A Red Deer RCMP officer accused of sexual assault will likely take the stand in his own defence Thursday.
Defence lawyer Robb Beeman told Red Deer Court of Queen’s Bench Justice Grant Dunlop that he expects Const. Jason Andrew Tress will give evidence on the fourth day of his judge-alone trial.
Crown prosecutor Photini Papadatou plans to wrap up her case in the morning with video taken of Melissa Heinrichs, 22, when she was in police custody at Red Deer RCMP’s downtown detachment on July 1, 2016.
Heinrichs has accused Tress of coercing her to lift her top and show him her breasts while they were alone in a fingerprint room unmonitored by video during her nearly eight-hour stay at the detachment.
Tress denies anything happened and has pleaded not guilty to sexual assault and breach of trust.
A detailed statement Tress voluntarily gave Alberta Serious Incident Response Team investigators in the presence of a lawyer is also expected to be a part of Thursday’s proceedings.
The transcript of the statement runs to 149 pages.
On Wednesday, four RCMP officers and two prison cell guards testified about their interactions with Heinrichs on the day she was arrested, or in interviews a couple of weeks later.
Const. Jacqueline Beebor testified that she was called in to search Heinrichs.
Beebor said at one point, she was with Heinrichs when Tress came by and took Heinrichs to the fingerprint room.
Tress had been one of the officers called to a Travelodge hotel in Red Deer after staff spotted a gun in a room being used by Heinrichs and her boyfriend, Keifer Collins.
A pair of rifles were later found hidden in a stairwell, and both Heinrichs and Collins were arrested and taken to the detachment in separate vehicles.
Beebor said she saw Tress and Heinrichs facing each other as she passed the fingerprint room, where the door was closed.
She went by a second time after getting some items she had forgotten in another part of the station. Tress and Heinrichs were still inside talking.
Beebor said she made eye contact through a window with Tress, who then closed the blinds.
A video monitor, similar to those in place in interview rooms, has since been added to the fingerprint room.
Guard Barry Riege testified he was on duty from 2:45 to 9 p.m., when Heinrichs was released without charges.
He was interviewed by ASIRT investigators in July 2016 about his recollections of Heinrichs’ time in police custody.
Cellblock logs show she was taken out of her cell twice during that time, including for a lengthy interview with Tress lasting more than 90 minutes. Video of that uneventful interview was shown in court earlier this week.

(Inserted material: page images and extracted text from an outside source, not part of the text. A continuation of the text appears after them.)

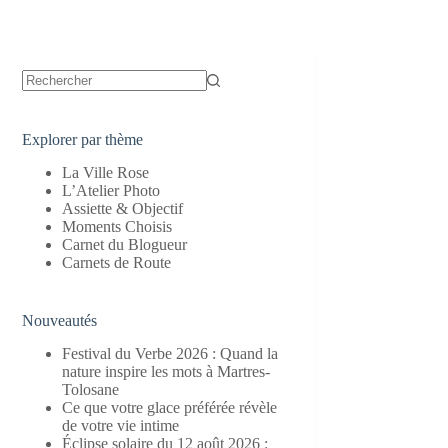
Aucun
résultat
Explorer par thème
La Ville Rose
L’Atelier Photo
Assiette & Objectif
Moments Choisis
Carnet du Blogueur
Carnets de Route
Nouveautés
Festival du Verbe 2026 : Quand la
nature inspire les mots à Martres-
Tolosane
Ce que votre glace préférée révèle
de votre vie intime
Éclipse solaire du 12 août 2026 :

Heinrichs, who was then a drug addict, mostly appeared to sleep in her cell during the rest of her time in custody.
Riege told investigators in 2016 there was no apparent change in Heinrichs’ demeanor from the time he first saw her and until she left.
“She just seemed very quiet and calm.”
Riege also testified that in his experience, it was rare for the fingerprint room door to be closed.